Mr. Obama has conquered the morality part, though many Republicans believe his health care overhaul is at base immoral, or at least a departure from the American free-marketplace heritage. As for the emotion part, it’s the Democrats who find him wanting. They wonder what happened to the brave words and the intuitive, charged connection with Americans of all ages and races that marked his 2008 campaign and have been elusive since his inauguration.
His battle to preserve his health care initiative, which extended into the government shutdown of this autumn, is where he stuck his emotional sword in the ground.
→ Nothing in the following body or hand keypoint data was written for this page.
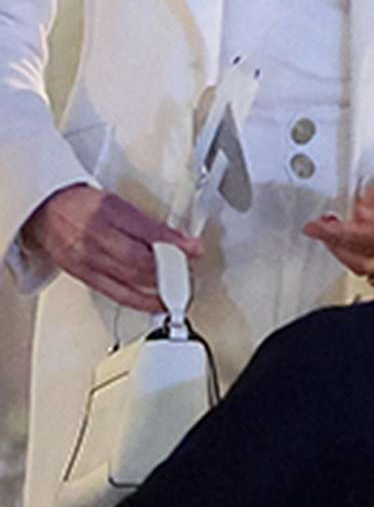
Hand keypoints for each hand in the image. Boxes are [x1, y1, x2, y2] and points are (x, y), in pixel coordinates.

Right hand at [20, 184, 202, 311]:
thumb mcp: (120, 204)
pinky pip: (115, 293)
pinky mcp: (82, 276)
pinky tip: (155, 303)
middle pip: (137, 260)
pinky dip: (139, 301)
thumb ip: (149, 224)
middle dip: (168, 270)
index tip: (195, 249)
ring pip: (128, 280)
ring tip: (178, 292)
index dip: (174, 244)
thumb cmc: (83, 205)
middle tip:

He knew that protecting Obamacare was in effect preserving the Obama legacy, and he was prepared to fight for it.
For generations, every graduate of the elite French military academy at Saint-Cyr was familiar with this doctrine of Napoleon: Give me six hours control of the Strait of Dover and I will gain mastery of the world. Mr. Obama sensed the contemporary domestic analogue: Give the GOP rebels control of the health care debate and they will gain mastery of American politics for the rest of the Obama years.
And then, fresh from his triumph in the shutdown showdown, everything collapsed. It became impossible to repress this question, or to answer it:
If the political figure who used the Internet with brilliant efficiency and to remarkable effect couldn’t produce a simple website to perform what the president said was a simple procedure, then how would Washington handle the more difficult task of ensuring good care for the sick when lives were at stake?
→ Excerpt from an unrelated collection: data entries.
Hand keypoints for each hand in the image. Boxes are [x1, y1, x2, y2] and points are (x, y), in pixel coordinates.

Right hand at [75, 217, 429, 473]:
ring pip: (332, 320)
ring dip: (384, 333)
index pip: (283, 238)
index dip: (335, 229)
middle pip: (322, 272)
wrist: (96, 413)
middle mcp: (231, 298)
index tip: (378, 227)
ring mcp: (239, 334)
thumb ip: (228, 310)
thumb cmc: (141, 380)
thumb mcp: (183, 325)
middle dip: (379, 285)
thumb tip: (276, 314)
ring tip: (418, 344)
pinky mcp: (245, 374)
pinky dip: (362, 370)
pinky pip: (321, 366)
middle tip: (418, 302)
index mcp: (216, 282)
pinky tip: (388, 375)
The website became the Strait of Dover of American domestic politics, and Mr. Obama and his forces have been retreating back into the white cliffs of failure for nearly a month. Despite the president’s remarks Tuesday about rebranding the effort, they are still there.
One bad month does not a disastrous presidency make, but the challenge for Mr. Obama is to clear away the shadow of failure that seems stuck over his White House.
The goal for Mr. Obama is to be remembered as Kennedy, or Ronald Reagan, or Bill Clinton — presidents who overcame obstacles (Cuba, Iran-Contra, impeachment) — and not to be classified with Jimmy Carter and George W. Bush, who left Washington in disrepute and are waiting for historical revisionism that may never come. That is the task for the remainder of Mr. Obama’s years in the White House.